В 1670 году Пуфендорф получает приглашение в Швецию, в Лундский университет. К этому периоду его жизни относится наиболее плодотворная его научная деятельность. В 1672 году он выпустил главное свое произведение - Libri octo de jure naturae et gentmm, которое представляет обширное, систематическое изложение естественного права. В следующем году, он издал под именем de officiis hominis et civis juxta legem naturalem libri duo, популярное, учебное изложение того, что в более научной форме содержало предшествующее сочинение.

Взятие Лунда датчанами прекратило профессорскую деятельность Пуфендорфа. Он получает приглашение в Стокгольм в качестве придворного историографа. Пробыв в этой должности около десяти лет, Пуфендорф перешел на службу в Берлин, заняв там такое же положение историографа. В 1694 году Пуфендорф скончался.

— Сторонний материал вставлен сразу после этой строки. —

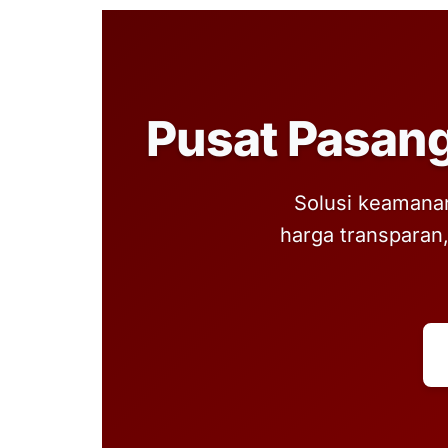
Pusat Pasang
Solusi keamanan
harga transparan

II. В половине ХVII века Германия, только что пережившая Тридцатилетнюю войну, представляла грустное зрелище в культурном и политическом отношении. Политическая раздробленность делала эту страну, которая связывала себя с Римскою империею, скорее федерацией самостоятельных государств, чем государством, похожим сколько-нибудь на империю римских цезарей.

Понятно, что господствовавшее в XVI столетии представление о римском праве, как источнике всех публичных и частных отношений в Германии, должно было в XVII веке вызвать сомнение. Это отрицательное к римскому праву течение мысли проявилось в самом начале этого столетия, усиливаясь все более и более, по мере того, как обнаруживались последствия ужасной войны. Паурмейстер (ум. 1608), Арумей (ум. 1634) и Лимней (ум. 1663) настойчиво проводили мысль, что источником государственного права Германии являются не римские, а исключительно немецкие законы. Но так как в действительности таких законов история давала весьма мало, то пришлось искать рационального основания для того, чтобы связать эти нормы и поставить их в соответствие с требованиями времени. Это обстоятельство должно было вызвать особенный интерес к естественному праву, которое к этому времени получило твердую основу в трудах голландских и английских писателей.

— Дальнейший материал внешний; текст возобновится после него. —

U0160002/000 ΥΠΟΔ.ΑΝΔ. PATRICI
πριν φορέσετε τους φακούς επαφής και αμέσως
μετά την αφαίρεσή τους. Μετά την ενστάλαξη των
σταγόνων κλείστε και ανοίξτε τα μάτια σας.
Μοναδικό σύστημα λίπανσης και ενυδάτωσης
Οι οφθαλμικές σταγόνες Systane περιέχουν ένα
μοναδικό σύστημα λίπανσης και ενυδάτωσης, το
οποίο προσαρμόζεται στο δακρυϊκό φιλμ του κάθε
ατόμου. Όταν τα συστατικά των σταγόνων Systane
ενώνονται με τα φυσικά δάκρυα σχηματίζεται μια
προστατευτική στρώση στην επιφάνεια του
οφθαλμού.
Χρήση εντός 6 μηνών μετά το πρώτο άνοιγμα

На встречу этому вопросу времени и выступает Пуфендорф, давший естественному праву прочную постановку в Германии. Картезианец по методу, Пуфендорф всецело находился под влиянием Гроция, Гоббса и Спинозы. Хотя он и обнаруживает знакомство с классическими писателями, но все его внимание обращено на этих трех современных философов, их авторитет приводит он в подтверждение своих взглядов, с ними ведет полемику, оспаривая их крайние выводы. Он не может считаться чистым последователем ни одного из них. Он находится в вечном сомнении, к кому из них пристать.

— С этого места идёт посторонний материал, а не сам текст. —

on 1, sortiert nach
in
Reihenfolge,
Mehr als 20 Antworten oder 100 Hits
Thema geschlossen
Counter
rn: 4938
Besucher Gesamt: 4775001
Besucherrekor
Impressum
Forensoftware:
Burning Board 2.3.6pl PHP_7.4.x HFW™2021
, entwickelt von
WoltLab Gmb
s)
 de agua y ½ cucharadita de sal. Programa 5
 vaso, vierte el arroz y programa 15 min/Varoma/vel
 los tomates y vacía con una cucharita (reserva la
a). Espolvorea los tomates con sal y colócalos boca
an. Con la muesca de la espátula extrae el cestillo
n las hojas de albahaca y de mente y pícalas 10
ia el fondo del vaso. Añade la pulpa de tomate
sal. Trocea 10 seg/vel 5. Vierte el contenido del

Это колебание в выборе решений обусловливается, конечно, личными свойствами Пуфендорфа. Положительные стороны его труда, систематичность и легкость изложения значительно ослабляются неустойчивостью его взглядов, нерешительностью в выводах. Приняв известное положение, как исходное. Пуфендорф нередко смущается выводами, которые логически вытекают из него и которые оказываются в резком несоответствии с общепринятыми воззрениями. Тогда Пуфендорф начинает отступать, делать уступки другим мнениям и тем нарушает рационалистический строй предлагаемой им системы естественного права. Недаром Лейбниц выразился о Пуфендорфе, как о vir parum jurisconsultus et minime philosophus*(684).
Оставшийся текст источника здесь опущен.